Recent additions to the depression treatment landscape — including esketamine, intravenous ketamine, and rapid-acting agents — have shifted some patients from the MAOI pathway. Yet for sustained remission in treatment-resistant or atypical depression, MAOIs remain part of the algorithm in specialty practice.

Combination Strategies

Combining MAOIs with low-dose tricyclics (sometimes called "California rocket fuel" in clinical parlance) has long been used by specialists for refractory cases, but only under careful supervision and with attention to which combinations are tolerable. This is not a strategy for routine practice.

What Patients Should Know

What an MAOI Trial Involves

Starting an MAOI is a structured process. Patients are typically asked to review and modify their diet, prepare to manage drug interactions carefully, and commit to regular follow-up while doses are titrated. Many patients report feeling more responsibility for their treatment with an MAOI than with an SSRI, but also more invested in adherence because the stakes of mistakes are higher.

Recognizing Emergencies

Symptoms of hypertensive crisis include sudden severe headache, chest pain, sweating, nausea, palpitations, or visual changes. Symptoms of serotonin syndrome include confusion, restlessness, fever, sweating, shivering, tremor, muscle stiffness, and rapid heart rate. Both require immediate emergency care, and patients should clearly identify themselves as MAOI users to first responders.

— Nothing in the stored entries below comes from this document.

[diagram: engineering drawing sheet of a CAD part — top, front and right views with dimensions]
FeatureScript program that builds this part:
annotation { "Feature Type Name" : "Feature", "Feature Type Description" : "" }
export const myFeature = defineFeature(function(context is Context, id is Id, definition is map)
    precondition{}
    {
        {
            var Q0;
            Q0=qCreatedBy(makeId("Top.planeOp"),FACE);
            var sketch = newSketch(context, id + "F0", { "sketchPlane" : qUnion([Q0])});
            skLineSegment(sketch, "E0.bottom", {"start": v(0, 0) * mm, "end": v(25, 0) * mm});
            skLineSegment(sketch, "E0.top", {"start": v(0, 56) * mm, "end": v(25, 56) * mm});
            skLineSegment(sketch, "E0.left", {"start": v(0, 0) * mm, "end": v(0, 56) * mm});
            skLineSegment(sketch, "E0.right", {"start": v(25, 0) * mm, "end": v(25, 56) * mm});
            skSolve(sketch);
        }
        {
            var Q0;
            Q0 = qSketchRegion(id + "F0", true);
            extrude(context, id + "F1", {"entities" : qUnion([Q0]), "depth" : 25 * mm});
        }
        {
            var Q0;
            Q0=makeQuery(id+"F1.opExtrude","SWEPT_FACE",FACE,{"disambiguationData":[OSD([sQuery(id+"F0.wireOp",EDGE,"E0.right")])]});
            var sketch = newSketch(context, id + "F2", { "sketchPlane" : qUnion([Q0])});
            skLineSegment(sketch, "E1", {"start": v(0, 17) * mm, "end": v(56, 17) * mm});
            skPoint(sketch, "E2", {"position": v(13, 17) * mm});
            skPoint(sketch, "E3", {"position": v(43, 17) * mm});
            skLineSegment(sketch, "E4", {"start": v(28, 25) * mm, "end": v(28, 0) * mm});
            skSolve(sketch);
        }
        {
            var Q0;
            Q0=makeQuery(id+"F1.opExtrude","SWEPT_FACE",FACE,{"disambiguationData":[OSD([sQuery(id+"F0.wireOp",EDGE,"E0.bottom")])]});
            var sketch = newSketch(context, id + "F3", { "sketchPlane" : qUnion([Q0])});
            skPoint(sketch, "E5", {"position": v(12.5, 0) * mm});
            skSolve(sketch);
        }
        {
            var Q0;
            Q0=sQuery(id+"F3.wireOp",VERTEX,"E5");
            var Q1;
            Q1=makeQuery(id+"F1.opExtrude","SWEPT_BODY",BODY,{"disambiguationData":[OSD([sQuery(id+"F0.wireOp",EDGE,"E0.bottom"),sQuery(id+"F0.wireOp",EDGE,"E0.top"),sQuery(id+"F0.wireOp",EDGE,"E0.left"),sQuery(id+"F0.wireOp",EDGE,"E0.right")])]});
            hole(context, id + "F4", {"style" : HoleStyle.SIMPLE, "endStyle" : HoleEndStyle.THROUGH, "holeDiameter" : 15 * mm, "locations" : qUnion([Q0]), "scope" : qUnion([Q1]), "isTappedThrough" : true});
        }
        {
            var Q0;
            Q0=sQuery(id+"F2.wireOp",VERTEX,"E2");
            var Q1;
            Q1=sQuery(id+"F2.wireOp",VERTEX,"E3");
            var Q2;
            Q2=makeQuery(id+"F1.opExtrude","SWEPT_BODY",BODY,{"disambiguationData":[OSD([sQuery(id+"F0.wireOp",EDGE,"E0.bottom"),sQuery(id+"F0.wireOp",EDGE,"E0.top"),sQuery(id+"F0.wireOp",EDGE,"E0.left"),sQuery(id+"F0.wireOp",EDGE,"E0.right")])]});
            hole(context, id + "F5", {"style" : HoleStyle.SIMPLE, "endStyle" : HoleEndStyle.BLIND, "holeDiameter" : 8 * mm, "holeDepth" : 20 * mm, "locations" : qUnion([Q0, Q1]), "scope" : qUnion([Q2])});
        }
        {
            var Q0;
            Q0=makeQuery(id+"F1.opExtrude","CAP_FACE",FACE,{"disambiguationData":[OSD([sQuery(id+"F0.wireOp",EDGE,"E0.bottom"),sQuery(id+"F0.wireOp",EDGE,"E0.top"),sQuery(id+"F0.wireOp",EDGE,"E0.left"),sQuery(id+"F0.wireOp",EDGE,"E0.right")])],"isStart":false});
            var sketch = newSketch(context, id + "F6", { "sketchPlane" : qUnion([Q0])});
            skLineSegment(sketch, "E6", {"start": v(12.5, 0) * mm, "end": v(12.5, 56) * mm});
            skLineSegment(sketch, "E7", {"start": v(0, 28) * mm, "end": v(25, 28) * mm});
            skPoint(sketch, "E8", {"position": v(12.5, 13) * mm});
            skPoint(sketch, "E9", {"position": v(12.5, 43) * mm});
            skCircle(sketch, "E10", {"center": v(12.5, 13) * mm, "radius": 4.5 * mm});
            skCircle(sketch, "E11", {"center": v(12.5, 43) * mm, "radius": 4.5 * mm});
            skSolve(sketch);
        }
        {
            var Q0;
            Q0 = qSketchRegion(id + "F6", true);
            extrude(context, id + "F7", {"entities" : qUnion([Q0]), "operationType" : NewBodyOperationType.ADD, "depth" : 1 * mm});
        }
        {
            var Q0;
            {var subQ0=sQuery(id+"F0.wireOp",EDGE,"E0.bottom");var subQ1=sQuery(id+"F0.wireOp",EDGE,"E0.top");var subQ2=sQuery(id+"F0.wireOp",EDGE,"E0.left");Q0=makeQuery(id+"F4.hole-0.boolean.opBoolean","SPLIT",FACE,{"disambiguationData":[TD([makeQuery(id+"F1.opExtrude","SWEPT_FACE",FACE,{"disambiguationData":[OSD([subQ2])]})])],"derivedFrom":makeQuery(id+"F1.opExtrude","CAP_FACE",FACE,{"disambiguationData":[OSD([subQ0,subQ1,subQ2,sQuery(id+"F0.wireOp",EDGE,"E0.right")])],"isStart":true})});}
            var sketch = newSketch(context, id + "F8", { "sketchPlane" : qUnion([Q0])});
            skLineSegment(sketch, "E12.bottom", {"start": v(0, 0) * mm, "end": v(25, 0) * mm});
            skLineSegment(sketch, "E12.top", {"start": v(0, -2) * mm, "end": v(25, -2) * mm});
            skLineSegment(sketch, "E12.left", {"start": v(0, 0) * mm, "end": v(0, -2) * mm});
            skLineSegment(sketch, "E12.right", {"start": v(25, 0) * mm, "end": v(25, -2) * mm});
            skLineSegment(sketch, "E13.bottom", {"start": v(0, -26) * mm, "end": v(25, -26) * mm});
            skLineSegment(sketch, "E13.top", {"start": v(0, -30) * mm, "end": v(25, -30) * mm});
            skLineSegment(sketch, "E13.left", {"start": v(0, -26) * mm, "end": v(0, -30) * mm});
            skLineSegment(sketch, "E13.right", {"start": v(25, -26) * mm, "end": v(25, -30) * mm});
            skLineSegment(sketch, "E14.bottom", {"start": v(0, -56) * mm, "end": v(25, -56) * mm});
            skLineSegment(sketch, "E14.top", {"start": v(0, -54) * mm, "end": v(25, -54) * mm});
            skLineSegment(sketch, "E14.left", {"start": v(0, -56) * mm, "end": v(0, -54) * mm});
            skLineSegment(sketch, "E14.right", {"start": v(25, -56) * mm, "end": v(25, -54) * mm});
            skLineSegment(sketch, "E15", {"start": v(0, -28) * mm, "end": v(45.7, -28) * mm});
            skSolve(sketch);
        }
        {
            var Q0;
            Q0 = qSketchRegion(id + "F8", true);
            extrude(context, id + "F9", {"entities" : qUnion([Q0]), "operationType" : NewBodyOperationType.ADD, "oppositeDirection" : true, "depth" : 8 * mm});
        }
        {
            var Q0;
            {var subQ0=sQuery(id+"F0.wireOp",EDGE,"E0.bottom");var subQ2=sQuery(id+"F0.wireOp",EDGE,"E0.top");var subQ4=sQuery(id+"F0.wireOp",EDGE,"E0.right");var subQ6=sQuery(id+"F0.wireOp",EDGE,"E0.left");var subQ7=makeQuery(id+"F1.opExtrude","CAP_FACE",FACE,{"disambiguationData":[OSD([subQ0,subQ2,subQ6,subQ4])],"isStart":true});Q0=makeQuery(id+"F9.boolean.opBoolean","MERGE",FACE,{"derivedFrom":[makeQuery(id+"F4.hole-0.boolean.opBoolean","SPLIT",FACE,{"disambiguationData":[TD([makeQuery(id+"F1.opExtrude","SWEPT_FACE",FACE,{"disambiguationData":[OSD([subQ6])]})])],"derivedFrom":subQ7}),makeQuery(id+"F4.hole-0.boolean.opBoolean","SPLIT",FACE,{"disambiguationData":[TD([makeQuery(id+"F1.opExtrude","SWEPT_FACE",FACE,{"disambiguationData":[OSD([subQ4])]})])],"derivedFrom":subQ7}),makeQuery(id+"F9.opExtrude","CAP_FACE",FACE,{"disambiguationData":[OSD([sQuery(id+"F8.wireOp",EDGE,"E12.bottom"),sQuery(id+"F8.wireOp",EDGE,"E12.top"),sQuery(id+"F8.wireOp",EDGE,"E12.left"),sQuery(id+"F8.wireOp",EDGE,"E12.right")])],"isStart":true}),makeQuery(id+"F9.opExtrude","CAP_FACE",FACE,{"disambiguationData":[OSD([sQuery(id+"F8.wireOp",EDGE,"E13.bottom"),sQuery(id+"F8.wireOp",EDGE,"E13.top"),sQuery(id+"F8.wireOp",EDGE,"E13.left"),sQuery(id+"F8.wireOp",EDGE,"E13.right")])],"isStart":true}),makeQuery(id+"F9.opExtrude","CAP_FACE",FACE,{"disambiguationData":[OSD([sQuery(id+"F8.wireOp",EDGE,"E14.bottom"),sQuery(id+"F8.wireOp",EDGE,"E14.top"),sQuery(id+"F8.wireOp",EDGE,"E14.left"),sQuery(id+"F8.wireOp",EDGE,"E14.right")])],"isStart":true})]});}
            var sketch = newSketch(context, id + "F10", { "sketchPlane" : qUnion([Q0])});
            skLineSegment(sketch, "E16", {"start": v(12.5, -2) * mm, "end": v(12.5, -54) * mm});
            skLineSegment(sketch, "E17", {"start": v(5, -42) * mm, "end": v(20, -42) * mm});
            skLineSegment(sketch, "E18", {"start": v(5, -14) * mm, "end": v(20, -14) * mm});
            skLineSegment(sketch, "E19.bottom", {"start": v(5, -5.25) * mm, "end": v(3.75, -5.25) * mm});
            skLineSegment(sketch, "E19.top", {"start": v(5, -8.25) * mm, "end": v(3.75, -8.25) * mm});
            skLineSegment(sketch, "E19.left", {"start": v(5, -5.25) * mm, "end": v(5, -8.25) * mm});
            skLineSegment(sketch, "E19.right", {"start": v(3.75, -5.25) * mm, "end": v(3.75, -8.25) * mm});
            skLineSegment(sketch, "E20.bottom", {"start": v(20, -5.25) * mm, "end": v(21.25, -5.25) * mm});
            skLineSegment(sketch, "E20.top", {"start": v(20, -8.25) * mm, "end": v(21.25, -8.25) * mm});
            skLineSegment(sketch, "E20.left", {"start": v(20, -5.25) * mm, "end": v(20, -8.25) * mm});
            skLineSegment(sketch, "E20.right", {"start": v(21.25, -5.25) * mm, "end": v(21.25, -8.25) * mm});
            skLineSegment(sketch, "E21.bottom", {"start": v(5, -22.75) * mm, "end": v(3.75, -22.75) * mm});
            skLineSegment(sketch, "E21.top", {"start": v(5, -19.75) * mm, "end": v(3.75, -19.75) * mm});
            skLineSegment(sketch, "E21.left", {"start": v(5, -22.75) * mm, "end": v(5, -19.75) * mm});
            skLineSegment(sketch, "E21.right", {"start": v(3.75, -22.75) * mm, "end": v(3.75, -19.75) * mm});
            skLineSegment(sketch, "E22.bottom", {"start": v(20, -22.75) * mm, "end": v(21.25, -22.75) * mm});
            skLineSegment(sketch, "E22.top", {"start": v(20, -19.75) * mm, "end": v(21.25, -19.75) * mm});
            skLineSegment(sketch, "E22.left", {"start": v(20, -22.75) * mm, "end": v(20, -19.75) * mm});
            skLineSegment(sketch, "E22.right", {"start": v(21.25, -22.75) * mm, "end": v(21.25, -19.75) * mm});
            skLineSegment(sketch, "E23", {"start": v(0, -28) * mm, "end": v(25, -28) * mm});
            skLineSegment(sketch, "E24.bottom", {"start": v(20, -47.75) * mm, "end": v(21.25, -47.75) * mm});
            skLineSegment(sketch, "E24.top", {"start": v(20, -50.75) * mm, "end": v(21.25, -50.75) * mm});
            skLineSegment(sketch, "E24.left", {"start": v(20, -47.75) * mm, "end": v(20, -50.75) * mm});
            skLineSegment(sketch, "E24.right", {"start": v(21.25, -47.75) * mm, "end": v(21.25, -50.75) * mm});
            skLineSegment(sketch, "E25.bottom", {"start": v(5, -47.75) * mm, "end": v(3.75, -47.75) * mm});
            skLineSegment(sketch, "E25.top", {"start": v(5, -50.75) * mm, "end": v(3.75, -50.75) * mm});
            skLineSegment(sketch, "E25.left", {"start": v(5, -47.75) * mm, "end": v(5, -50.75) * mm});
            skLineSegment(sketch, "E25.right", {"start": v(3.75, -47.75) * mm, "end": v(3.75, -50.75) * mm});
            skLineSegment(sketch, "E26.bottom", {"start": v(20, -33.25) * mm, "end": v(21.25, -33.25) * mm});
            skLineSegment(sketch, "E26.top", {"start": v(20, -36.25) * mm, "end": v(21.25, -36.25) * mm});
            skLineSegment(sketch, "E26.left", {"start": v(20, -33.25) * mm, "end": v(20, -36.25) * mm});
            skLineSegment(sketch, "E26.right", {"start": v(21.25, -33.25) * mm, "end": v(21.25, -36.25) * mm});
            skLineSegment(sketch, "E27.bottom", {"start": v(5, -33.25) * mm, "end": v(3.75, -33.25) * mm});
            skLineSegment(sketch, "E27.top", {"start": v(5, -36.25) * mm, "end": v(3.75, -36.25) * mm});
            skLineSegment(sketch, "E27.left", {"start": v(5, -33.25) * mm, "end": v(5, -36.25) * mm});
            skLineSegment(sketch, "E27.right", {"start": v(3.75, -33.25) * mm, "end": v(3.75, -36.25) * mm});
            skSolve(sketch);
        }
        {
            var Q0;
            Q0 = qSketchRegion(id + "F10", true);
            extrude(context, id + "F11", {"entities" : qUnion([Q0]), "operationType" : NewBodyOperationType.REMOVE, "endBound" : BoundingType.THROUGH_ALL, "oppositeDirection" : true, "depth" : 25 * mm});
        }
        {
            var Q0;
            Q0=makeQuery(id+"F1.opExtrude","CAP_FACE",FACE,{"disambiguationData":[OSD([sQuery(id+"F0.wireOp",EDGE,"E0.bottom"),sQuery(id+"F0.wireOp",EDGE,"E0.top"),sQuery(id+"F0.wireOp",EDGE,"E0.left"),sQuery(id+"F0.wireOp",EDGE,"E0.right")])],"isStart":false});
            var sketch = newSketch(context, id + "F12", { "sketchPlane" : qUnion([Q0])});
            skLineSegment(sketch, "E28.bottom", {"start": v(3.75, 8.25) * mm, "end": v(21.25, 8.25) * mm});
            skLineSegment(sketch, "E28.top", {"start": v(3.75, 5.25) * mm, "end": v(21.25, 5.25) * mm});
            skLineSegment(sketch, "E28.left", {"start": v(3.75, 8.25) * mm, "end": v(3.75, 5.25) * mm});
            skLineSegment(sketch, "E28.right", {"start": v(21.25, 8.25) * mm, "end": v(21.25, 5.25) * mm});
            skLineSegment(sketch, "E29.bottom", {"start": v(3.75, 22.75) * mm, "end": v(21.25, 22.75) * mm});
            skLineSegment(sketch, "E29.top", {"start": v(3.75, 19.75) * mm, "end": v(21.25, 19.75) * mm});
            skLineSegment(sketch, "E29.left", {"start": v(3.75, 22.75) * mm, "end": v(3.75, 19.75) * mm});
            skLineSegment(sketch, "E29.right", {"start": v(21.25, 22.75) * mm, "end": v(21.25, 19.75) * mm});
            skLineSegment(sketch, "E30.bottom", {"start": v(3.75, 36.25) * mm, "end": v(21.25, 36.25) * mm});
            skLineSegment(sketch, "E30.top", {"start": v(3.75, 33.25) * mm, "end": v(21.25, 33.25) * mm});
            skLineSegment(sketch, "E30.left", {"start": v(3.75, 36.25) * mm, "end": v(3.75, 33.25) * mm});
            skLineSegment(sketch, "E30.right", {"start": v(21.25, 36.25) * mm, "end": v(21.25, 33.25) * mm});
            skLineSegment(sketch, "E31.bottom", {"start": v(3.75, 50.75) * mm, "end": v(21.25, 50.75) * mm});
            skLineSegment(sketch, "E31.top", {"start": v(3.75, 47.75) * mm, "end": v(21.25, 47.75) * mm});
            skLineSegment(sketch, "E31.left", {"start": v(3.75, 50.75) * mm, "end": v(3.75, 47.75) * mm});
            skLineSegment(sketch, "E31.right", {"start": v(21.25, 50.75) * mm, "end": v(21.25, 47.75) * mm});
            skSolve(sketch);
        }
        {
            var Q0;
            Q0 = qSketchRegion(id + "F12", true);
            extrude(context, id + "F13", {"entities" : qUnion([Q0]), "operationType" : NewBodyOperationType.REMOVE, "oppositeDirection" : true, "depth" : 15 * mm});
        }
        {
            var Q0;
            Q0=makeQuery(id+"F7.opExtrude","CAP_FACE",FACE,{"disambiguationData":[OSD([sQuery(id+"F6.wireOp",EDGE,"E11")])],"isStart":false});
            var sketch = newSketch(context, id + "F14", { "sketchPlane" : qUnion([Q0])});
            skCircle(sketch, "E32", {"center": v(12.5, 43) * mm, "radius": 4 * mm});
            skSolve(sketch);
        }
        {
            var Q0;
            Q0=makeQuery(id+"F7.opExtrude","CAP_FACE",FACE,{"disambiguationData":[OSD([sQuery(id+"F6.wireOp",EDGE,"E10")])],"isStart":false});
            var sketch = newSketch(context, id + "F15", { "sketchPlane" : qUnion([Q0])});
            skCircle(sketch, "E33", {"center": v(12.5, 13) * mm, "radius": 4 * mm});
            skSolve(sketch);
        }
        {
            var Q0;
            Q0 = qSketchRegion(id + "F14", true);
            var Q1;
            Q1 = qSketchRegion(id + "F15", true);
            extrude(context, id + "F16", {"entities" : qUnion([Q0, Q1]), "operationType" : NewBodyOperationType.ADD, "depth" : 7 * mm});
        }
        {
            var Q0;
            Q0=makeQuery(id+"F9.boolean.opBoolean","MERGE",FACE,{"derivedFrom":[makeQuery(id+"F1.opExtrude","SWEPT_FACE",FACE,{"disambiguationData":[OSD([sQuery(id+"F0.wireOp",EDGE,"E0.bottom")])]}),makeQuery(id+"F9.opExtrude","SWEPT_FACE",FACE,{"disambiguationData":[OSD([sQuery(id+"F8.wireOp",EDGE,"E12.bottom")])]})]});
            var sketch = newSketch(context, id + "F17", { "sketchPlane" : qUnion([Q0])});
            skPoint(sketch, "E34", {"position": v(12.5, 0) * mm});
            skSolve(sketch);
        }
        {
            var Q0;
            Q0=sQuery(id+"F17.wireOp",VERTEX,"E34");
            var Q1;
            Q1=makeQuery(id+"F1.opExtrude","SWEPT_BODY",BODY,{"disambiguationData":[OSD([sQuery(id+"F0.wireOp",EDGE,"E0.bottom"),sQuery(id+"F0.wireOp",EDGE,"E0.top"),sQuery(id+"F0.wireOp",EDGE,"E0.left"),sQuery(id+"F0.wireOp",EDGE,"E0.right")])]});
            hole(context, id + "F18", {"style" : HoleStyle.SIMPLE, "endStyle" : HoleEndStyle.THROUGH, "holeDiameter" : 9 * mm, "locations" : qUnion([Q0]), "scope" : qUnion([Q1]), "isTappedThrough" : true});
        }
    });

Drug Cards and Communication

Many MAOI users carry a wallet card listing the medication, its class, and the contact information of the prescriber. Notifying every new clinician, dentist, surgeon, and pharmacist is essential — both for prescribing decisions and to avoid emergency-department mistakes such as inadvertently administering meperidine for pain.

Realistic Expectations

MAOIs are not faster or more dramatic than other antidepressants for most patients; the time course of response is typically several weeks. The advantage shows up specifically when other medications have failed. For the right patient, an MAOI may be the medication that finally produces a sustained remission. For others, it may not work — and the trial itself takes commitment.

Coordination of Care

Many patients on MAOIs benefit from a coordinated team — a psychiatrist familiar with the medication, a primary care physician aware of the regimen, and a pharmacist who can vet new prescriptions and over-the-counter products. Online medication checkers do not substitute for human clinical judgment.